Lo afferma Francesco Tanasi Segretario Nazionale Codacons, denunciando come la metà della spesa degli italiani sia oggi ancora “anonima”.

“Quando un cittadino va a fare la spesa ignora totalmente la provenienza di quasi la metà dei prodotti che acquista – spiega Tanasi – Per moltissimi alimenti di uso quotidiano, infatti, non esiste l’obbligo di indicare in etichetta l’origine delle materie prime, come nel caso della pasta, sei sughi, dei succhi di frutta, salumi, prosciutti, e moltissimi altri prodotti trasformati.

Ciò dà vita a veri e propri inganni per i cittadini, con cibi e bevande spacciati come italiani attraverso confezioni che richiamano il made in Italy, quando di italiano tali prodotti non hanno proprio nulla.
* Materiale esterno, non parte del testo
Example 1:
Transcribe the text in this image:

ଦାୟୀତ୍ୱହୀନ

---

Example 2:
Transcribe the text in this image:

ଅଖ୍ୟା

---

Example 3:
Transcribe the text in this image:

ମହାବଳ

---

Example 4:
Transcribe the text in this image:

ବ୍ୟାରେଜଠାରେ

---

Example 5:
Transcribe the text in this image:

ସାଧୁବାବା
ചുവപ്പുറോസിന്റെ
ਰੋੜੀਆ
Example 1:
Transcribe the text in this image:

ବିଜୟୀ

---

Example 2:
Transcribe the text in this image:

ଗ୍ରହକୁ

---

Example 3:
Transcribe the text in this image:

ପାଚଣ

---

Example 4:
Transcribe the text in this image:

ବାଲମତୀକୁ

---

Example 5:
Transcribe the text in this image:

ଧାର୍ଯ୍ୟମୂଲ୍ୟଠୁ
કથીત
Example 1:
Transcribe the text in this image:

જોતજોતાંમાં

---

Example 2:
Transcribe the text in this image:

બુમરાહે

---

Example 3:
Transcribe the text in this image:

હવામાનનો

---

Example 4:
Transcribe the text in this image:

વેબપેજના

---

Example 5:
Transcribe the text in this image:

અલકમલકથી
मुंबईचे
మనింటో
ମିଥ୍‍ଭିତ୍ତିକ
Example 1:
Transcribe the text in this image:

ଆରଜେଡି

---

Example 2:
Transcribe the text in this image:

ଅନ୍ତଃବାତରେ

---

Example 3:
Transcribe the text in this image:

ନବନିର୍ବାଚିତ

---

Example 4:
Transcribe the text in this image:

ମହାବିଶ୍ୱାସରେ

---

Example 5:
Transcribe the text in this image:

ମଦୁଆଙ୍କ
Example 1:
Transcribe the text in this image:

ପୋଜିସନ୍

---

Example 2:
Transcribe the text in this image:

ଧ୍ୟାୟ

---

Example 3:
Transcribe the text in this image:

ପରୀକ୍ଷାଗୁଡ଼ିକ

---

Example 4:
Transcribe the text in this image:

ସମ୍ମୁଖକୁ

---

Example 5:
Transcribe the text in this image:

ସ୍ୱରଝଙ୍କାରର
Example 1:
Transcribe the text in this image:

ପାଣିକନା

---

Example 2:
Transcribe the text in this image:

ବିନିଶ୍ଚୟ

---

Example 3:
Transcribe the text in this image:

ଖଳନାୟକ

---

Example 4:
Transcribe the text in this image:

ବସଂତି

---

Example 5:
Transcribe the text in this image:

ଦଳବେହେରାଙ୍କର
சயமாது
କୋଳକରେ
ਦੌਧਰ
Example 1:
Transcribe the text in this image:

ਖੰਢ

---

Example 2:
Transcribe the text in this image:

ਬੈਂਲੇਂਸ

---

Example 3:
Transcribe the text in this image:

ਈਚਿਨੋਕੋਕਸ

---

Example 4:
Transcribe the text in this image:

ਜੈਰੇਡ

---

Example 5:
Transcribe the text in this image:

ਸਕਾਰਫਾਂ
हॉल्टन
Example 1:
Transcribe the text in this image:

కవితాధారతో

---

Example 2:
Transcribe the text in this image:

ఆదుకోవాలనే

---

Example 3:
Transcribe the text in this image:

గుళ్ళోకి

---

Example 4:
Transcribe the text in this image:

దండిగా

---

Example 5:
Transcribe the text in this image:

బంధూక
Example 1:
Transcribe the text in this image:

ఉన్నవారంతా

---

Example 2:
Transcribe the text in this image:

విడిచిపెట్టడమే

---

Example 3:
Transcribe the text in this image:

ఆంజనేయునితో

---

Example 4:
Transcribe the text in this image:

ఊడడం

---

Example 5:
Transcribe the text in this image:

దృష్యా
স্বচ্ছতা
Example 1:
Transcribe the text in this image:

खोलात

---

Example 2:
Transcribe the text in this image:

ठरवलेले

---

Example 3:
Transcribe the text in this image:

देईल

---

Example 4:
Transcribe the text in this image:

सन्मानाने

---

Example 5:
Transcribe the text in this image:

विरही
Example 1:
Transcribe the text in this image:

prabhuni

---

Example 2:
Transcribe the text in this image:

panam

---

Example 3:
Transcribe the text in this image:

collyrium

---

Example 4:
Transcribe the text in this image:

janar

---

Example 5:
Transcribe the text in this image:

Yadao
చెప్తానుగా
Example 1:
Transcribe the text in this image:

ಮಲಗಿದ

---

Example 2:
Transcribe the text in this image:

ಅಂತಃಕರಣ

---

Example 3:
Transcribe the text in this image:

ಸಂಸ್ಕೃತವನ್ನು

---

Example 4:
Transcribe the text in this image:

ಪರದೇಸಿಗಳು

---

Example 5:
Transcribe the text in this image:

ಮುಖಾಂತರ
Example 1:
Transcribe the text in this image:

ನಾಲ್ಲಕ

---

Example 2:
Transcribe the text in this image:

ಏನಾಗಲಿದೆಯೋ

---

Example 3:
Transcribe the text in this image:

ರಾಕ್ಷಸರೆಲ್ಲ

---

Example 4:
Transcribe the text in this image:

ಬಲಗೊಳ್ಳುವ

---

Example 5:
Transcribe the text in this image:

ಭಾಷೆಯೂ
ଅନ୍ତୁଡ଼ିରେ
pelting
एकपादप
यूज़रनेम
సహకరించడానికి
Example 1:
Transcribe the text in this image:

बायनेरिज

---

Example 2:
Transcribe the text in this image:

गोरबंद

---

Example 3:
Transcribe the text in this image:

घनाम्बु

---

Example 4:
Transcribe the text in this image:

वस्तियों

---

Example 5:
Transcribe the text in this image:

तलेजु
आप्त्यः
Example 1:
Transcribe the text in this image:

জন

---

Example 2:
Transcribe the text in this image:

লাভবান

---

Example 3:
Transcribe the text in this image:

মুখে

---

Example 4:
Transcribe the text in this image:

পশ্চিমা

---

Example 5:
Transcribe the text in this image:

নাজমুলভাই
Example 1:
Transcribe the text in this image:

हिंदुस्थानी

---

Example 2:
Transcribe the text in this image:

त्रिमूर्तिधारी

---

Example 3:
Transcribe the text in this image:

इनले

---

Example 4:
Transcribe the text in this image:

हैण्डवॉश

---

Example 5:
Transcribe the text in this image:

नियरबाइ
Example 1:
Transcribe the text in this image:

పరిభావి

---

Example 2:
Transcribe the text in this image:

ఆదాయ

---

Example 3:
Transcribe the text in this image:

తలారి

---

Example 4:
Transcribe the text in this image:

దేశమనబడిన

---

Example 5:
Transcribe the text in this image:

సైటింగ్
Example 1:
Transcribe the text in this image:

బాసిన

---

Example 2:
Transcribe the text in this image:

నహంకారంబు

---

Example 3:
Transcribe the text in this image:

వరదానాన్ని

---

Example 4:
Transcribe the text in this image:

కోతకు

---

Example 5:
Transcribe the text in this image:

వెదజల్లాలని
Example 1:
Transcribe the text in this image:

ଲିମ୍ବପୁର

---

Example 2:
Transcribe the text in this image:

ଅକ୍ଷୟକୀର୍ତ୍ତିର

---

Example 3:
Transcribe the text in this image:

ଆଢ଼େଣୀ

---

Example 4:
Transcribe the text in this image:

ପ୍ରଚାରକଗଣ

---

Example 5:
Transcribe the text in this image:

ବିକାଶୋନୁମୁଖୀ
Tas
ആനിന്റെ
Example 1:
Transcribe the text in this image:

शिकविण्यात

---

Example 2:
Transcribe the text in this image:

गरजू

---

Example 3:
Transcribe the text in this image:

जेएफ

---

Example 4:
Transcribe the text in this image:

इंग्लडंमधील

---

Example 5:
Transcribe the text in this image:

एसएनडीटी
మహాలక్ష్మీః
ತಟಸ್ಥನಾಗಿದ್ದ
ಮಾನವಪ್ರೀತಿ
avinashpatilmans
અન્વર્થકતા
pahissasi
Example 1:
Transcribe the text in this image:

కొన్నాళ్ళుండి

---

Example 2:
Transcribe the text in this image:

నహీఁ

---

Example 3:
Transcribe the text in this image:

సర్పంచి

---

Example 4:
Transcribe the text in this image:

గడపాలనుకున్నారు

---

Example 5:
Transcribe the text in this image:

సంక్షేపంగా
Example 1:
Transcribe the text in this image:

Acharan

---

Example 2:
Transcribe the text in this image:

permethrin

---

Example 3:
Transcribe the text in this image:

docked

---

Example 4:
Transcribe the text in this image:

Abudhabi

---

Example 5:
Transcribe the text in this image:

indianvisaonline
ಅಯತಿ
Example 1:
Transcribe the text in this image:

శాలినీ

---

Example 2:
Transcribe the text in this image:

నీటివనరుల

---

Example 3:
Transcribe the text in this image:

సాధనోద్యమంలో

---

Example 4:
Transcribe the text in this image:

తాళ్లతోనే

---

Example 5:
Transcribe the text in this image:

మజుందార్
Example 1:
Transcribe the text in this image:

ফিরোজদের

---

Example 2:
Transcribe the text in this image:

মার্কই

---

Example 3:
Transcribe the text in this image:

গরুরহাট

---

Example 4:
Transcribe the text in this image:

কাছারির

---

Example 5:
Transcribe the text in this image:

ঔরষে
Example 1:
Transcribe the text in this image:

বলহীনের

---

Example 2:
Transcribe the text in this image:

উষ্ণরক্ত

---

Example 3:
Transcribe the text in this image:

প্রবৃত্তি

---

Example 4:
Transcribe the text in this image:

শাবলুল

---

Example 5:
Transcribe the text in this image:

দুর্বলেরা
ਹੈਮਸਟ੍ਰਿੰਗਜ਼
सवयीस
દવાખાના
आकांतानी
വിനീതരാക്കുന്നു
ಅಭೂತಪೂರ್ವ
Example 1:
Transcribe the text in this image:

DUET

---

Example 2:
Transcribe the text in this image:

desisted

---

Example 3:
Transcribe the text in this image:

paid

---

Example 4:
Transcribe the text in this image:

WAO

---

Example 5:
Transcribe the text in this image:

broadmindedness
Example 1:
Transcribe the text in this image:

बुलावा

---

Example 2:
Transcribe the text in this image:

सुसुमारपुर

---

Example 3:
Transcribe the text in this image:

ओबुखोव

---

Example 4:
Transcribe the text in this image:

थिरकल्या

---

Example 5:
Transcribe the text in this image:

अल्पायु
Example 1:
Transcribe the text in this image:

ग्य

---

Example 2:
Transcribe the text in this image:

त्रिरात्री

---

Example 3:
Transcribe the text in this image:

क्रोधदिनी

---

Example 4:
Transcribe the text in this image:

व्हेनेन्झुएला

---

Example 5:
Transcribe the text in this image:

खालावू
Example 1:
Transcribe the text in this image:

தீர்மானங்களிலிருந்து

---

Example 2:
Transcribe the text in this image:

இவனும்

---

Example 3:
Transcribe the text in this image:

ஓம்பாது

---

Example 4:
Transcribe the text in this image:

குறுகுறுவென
Le istituzioni si devono attivare per rendere obbligatoria l’etichetta di origine sulla totalità dei beni alimentari venduti nel nostro paese, considerando che il 96,5% degli italiani vuole conoscere la provenienza di ciò che mangia, e ha il diritto di fare scelte consapevoli e decidere cosa mettere sulle proprie tavole” – conclude Tanasi.